BEGIN Extracted records

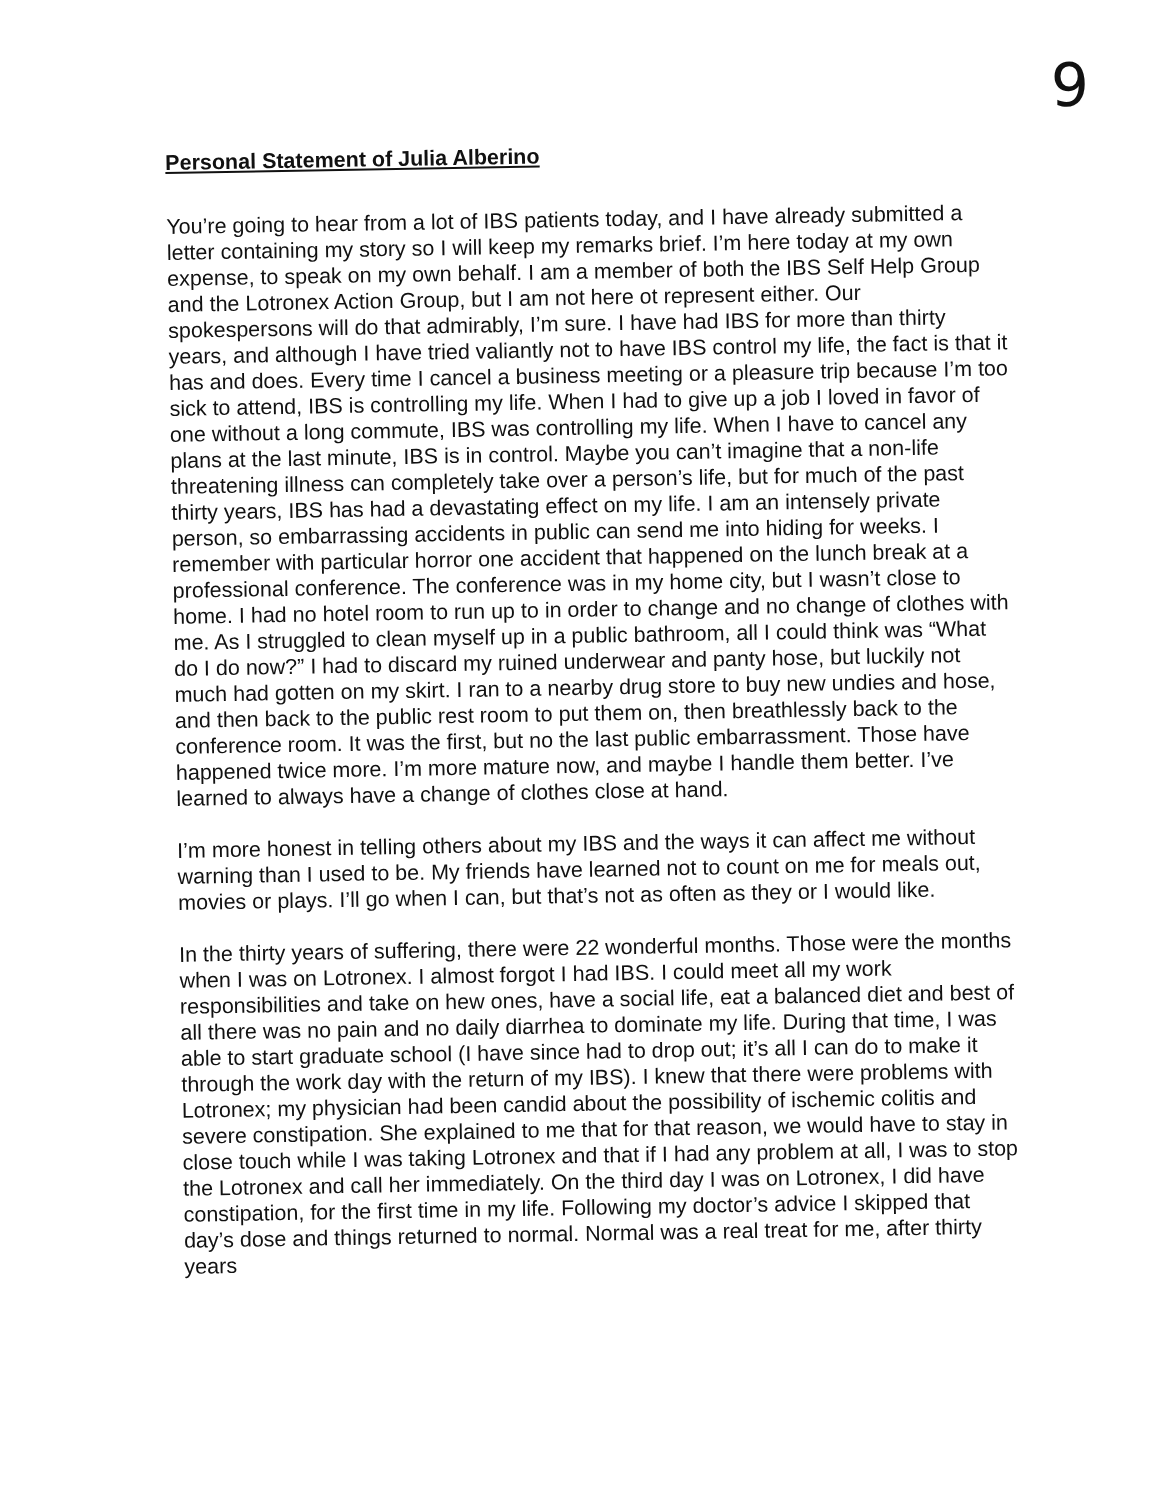9
Personal Statement of Julia Alberino
You’re going to hear from a lot of IBS patients today, and I have already submitted a letter containing my story so I will keep my remarks brief. I’m here today at my own expense, to speak on my own behalf. I am a member of both the IBS Self Help Group and the Lotronex Action Group, but I am not here ot represent either. Our spokespersons will do that admirably, I’m sure. I have had IBS for more than thirty years, and although I have tried valiantly not to have IBS control my life, the fact is that it has and does. Every time I cancel a business meeting or a pleasure trip because I’m too sick to attend, IBS is controlling my life. When I had to give up a job I loved in favor of one without a long commute, IBS was controlling my life. When I have to cancel any plans at the last minute, IBS is in control. Maybe you can’t imagine that a non-life threatening illness can completely take over a person’s life, but for much of the past thirty years, IBS has had a devastating effect on my life. I am an intensely private person, so embarrassing accidents in public can send me into hiding for weeks. I remember with particular horror one accident that happened on the lunch break at a professional conference. The conference was in my home city, but I wasn’t close to home. I had no hotel room to run up to in order to change and no change of clothes with me. As I struggled to clean myself up in a public bathroom, all I could think was “What do I do now?” I had to discard my ruined underwear and panty hose, but luckily not much had gotten on my skirt. I ran to a nearby drug store to buy new undies and hose, and then back to the public rest room to put them on, then breathlessly back to the conference room. It was the first, but no the last public embarrassment. Those have happened twice more. I’m more mature now, and maybe I handle them better. I’ve learned to always have a change of clothes close at hand.
I’m more honest in telling others about my IBS and the ways it can affect me without warning than I used to be. My friends have learned not to count on me for meals out, movies or plays. I’ll go when I can, but that’s not as often as they or I would like.
In the thirty years of suffering, there were 22 wonderful months. Those were the months when I was on Lotronex. I almost forgot I had IBS. I could meet all my work responsibilities and take on hew ones, have a social life, eat a balanced diet and best of all there was no pain and no daily diarrhea to dominate my life. During that time, I was able to start graduate school (I have since had to drop out; it’s all I can do to make it through the work day with the return of my IBS). I knew that there were problems with Lotronex; my physician had been candid about the possibility of ischemic colitis and severe constipation. She explained to me that for that reason, we would have to stay in close touch while I was taking Lotronex and that if I had any problem at all, I was to stop the Lotronex and call her immediately. On the third day I was on Lotronex, I did have constipation, for the first time in my life. Following my doctor’s advice I skipped that day’s dose and things returned to normal. Normal was a real treat for me, after thirty years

END Extracted records

What to produce »
Repeat the data exactly, without the pictures.

Solution to this task »
9
Personal Statement of Julia Alberino
You’re going to hear from a lot of IBS patients today, and I have already submitted a letter containing my story so I will keep my remarks brief. I’m here today at my own expense, to speak on my own behalf. I am a member of both the IBS Self Help Group and the Lotronex Action Group, but I am not here ot represent either. Our spokespersons will do that admirably, I’m sure. I have had IBS for more than thirty years, and although I have tried valiantly not to have IBS control my life, the fact is that it has and does. Every time I cancel a business meeting or a pleasure trip because I’m too sick to attend, IBS is controlling my life. When I had to give up a job I loved in favor of one without a long commute, IBS was controlling my life. When I have to cancel any plans at the last minute, IBS is in control. Maybe you can’t imagine that a non-life threatening illness can completely take over a person’s life, but for much of the past thirty years, IBS has had a devastating effect on my life. I am an intensely private person, so embarrassing accidents in public can send me into hiding for weeks. I remember with particular horror one accident that happened on the lunch break at a professional conference. The conference was in my home city, but I wasn’t close to home. I had no hotel room to run up to in order to change and no change of clothes with me. As I struggled to clean myself up in a public bathroom, all I could think was “What do I do now?” I had to discard my ruined underwear and panty hose, but luckily not much had gotten on my skirt. I ran to a nearby drug store to buy new undies and hose, and then back to the public rest room to put them on, then breathlessly back to the conference room. It was the first, but no the last public embarrassment. Those have happened twice more. I’m more mature now, and maybe I handle them better. I’ve learned to always have a change of clothes close at hand.
I’m more honest in telling others about my IBS and the ways it can affect me without warning than I used to be. My friends have learned not to count on me for meals out, movies or plays. I’ll go when I can, but that’s not as often as they or I would like.
In the thirty years of suffering, there were 22 wonderful months. Those were the months when I was on Lotronex. I almost forgot I had IBS. I could meet all my work responsibilities and take on hew ones, have a social life, eat a balanced diet and best of all there was no pain and no daily diarrhea to dominate my life. During that time, I was able to start graduate school (I have since had to drop out; it’s all I can do to make it through the work day with the return of my IBS). I knew that there were problems with Lotronex; my physician had been candid about the possibility of ischemic colitis and severe constipation. She explained to me that for that reason, we would have to stay in close touch while I was taking Lotronex and that if I had any problem at all, I was to stop the Lotronex and call her immediately. On the third day I was on Lotronex, I did have constipation, for the first time in my life. Following my doctor’s advice I skipped that day’s dose and things returned to normal. Normal was a real treat for me, after thirty years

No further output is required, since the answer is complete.